Tag-Suchergebnis ‘Telefon, Arcor’

Ein unmögliches Angebot

Freitag, 7. März 2008

Ich kann Kirsten gut verstehen …

Am 29. Februar diesen Jahres (also natürlich der Monatsletzte) rief mich eine Dame von Arcor an und bot mir an, doch telefonisch von meinem jetzigen 6000er-DSL-Vertrag auf 16.000 aufzustocken. Der monatliche Preis wäre etwa 6 EUR niedriger als in meinem alten Tarif, lediglich die Vertragslaufzeit würde sich wieder um 24 Monate verlängern1.

Auf meine Äußerung, dass ich mich mit dem Angebot noch ein wenig beschäftigen möchte, reagierte die Dame (in meinen Augen) ziemlich schnippisch und wies darauf hin, dass dieses Spitzenangebot nur in diesem Monat gelte (außerdem kostet der 16Mbit-Anschluss derzeit das gleiche wie der 6Mbit-Anschluss), und daher wäre heute somit der letzte mögliche Wechseltermin. Wenn ich das späten machen würde, müsste ich eventuell mit hohen Wechselgebühren rechnen. Nach einigen weiteren gewechselten Worten schlug sie dann glücklicherweise vor, mich um 18h nochmal anzurufen, damit ich noch etwas darüber nachdenken könne.
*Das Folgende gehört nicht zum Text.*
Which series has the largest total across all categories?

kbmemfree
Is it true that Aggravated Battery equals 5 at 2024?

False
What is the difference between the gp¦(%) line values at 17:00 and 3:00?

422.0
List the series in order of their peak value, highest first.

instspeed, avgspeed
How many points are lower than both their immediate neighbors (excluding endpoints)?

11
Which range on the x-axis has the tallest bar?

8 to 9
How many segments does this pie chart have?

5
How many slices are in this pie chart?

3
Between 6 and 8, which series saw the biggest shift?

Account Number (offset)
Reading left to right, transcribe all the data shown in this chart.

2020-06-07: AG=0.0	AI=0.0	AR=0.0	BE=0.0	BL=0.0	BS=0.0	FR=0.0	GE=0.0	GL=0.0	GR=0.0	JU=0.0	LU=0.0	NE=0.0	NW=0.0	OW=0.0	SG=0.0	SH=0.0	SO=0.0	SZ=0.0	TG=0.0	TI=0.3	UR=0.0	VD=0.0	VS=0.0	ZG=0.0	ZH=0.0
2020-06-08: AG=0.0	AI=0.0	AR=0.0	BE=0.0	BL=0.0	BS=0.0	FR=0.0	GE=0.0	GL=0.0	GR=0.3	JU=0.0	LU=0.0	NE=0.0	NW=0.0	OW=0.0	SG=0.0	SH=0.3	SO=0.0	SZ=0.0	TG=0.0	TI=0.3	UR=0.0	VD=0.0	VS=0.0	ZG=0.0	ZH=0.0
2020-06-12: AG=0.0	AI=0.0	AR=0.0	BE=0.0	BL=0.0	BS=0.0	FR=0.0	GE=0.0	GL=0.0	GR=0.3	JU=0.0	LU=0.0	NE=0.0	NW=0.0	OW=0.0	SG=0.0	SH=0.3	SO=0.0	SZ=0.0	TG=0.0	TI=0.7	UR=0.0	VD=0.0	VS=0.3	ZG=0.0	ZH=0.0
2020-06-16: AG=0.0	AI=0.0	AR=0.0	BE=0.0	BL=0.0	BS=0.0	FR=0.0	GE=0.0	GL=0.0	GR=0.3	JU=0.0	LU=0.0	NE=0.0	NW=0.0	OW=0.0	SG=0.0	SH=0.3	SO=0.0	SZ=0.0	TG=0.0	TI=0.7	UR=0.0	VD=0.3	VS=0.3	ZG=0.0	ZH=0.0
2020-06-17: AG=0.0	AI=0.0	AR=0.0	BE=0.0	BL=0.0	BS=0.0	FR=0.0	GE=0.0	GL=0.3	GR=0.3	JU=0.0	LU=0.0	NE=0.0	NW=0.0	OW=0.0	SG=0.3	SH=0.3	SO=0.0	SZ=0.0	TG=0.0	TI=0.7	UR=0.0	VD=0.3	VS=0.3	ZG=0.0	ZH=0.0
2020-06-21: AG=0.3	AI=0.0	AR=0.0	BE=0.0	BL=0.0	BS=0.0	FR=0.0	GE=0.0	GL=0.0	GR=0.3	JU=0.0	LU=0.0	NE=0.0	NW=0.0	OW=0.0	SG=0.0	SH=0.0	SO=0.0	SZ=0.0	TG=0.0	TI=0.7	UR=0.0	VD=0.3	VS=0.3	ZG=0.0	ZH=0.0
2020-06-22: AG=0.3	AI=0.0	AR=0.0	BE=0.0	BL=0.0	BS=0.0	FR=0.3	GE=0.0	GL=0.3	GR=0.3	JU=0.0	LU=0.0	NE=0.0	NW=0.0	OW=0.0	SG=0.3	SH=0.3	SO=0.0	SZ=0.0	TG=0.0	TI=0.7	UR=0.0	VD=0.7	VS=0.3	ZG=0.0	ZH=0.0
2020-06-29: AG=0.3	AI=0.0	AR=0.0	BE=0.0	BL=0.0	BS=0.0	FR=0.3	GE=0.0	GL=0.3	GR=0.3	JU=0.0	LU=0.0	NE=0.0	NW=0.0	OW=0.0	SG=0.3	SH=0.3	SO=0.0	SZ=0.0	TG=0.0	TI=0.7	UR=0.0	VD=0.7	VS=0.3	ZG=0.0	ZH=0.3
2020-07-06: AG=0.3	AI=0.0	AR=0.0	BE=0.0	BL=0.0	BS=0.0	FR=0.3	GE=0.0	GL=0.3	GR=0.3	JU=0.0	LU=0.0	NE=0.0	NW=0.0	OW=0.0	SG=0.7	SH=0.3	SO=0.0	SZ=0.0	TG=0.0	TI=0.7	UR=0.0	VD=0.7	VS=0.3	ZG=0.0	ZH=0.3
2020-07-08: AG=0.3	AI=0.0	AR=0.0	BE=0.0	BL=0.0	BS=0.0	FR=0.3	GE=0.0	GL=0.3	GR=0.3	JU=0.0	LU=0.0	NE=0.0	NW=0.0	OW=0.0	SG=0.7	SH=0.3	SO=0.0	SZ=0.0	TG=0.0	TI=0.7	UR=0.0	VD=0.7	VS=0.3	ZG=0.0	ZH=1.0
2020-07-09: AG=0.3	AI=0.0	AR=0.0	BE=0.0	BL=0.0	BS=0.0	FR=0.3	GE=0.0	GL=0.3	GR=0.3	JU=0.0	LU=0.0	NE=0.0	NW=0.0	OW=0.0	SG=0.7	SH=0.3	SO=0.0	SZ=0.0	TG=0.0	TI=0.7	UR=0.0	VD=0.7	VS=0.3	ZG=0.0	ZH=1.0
Dieser Vorschlag gefiel mir gut, weil ich noch einige wirklich Fragen gehabt hätte (so hatte mir die Dame nämlich beispielsweise nicht mit auch nur einem Ton gesagt, dass ich für 16Mbit auch ein neues, ADSL2+-fähiges Modem bräuchte) und die Privatkundenhotline (wenn man denn mal durchkommt) ziemlich teuer ist. Also wartete ich geduldig auf den Rückruf.

Um Punkt 18h klingelte dann auch mein Telefon (natürlich mit unterdrückter Rufnummer!), aber als ich abhob legte die andere Seite sofort auf. Ich denke, dass die Dame mich nach dem möglicherweise aufgezeichneten Gespräch am Nachmittag zurückrufen musste und daher nach meinem Abnehmen direkt auflegte, weil dies im System vermutlich ausreicht, um zu protokollieren, dass sie angerufen hat. Einen anderen Anruf bekam ich nicht mehr.

Also muss ich nachfragen

Also habe ich mir mal die Qual aufgebürdet, selbst anzurufen und lange genug in der Warteschlange zu warten, bis ich mit einem menschlichen Berater verbunden wurde, der mir schließlich ausreichend umfangreich Rede und Antwort stand. Neben der Bestätigung, dass für einen solchen Wechsel natürlich ein neues Modem angeschafft werden muss, maß die Dame auch schnell meinen Anschluss durch um sogleich festzustellen, dass ich ein Dämpfung von 17,1dB hätte, die gewünschte Bandbreite aber nur bei Werten <10db überhaupt geschaltet werden könnte. Kurzum: 16Mbit ist an meinem Anschluss gar nicht möglich! Warum stören die mich dann bei der Arbeit und bieten mir sowas an, wenn ein automatisierter Check von vorhinein bestätigen kann, dass dies bei mir gar nicht möglich ist?!

Aber umsonst war mein teurer Rückruf dennoch nicht: Ich erfuhr noch, dass ich die Möglichkeit hätte, meinen bestehenden Tarif gegen besagte Vertragsverlängerung mit meiner jetzigen Bandbreite im Vergleich zum „Vormonatsangebot“ nochmal 5 Euro günstiger zu bekommen. Mal schauen.

  1. 1 Das ist (solange ich nicht wirklich von Arcor weg will) kein ernsthaftes Problem, weil man so jederzeit (auch mitten in der Mindestvertragslaufzeit) die Möglichkeit hat, in einen jeweils günstigeren (solange man nicht downgraded) Tarif zu wechseln, wenn man damit ab Wechselzeitpunkt wieder eine Mindestvertragslaufzeit von 24 Monaten akzeptiert.